7": Ariola Hansa / VIPX-1501 (1980, Japan)
1. "I Second That Emotion" – 3:46
2. "European Son" – 3:40

7": Hansa / HANSA 12 (1982, UK)
1. "I Second That Emotion" – 3:52
2. "Halloween" – 4:23

12": Hansa / HANSA 12-12 (1982, UK)
1. "I Second That Emotion" (extended remix) – 5:15
2. "Halloween" – 4:23

7": RCA Victor / 104039 (1982, Australia)
1. "I Second That Emotion" – 3:50
2. "Adolescent Sex" – 4:10

=== Personnel ===
- David Sylvian – vocals, guitar, keyboards
- Richard Barbieri – keyboards
- Rob Dean – guitar
- Mick Karn – fretless bass, saxophone
- Steve Jansen – drums
- John Punter – producer
- Nigel Walker – engineer
- Steve Nye – remixing (1982)

=== Charts ===

| Chart (1980) | Peak position |
|---|---|
| Japan (Oricon Singles Chart) | 87 |

| Chart (1982) | Peak position |
|---|---|
| Ireland (IRMA) | 14 |
| UK Singles (Official Charts) | 9 |

==In popular culture==
The song was often performed by the Jerry Garcia Band. Between the years 1976 to 1994, the Jerry Garcia Band performed the song 156 times, not including seven live performances by the Grateful Dead.
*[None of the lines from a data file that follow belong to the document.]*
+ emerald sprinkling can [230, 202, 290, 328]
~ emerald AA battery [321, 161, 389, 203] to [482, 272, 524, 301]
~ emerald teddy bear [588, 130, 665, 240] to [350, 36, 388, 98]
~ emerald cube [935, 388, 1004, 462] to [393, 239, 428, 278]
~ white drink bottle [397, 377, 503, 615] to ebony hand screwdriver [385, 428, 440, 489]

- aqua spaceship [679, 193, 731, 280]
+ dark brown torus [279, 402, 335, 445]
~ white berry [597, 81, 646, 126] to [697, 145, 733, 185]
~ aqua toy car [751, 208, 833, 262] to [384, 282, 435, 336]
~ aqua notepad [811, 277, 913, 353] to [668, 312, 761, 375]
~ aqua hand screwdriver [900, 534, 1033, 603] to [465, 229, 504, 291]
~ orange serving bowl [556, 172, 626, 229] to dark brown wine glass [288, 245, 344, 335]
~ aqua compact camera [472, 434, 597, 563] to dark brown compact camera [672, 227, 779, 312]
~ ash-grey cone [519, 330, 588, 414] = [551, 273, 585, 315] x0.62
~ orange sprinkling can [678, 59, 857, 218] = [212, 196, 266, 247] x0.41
In 1983, the song appeared on The Big Chill soundtrack Disc 1, Track 8.

"I Second That Emotion" is the title of a 1999 Futurama episode.

In the 2005 film Madagascar, in the scene where the penguins arrive on the boat, the captain is listening to this song before one of the penguins hits him on the back of the head. The title also appears in the film Pride, released in 2014.

On June 18, 2012, American Songwriter named "I Second That Emotion" its "Lyric of The Week". The publication wrote: the song "marches to the beat of its own drum, thanks to three stanzas of crafty doo-wop poetry and one punny one-liner—a malapropism, if you want to get technical—that never really loses its novelty appeal".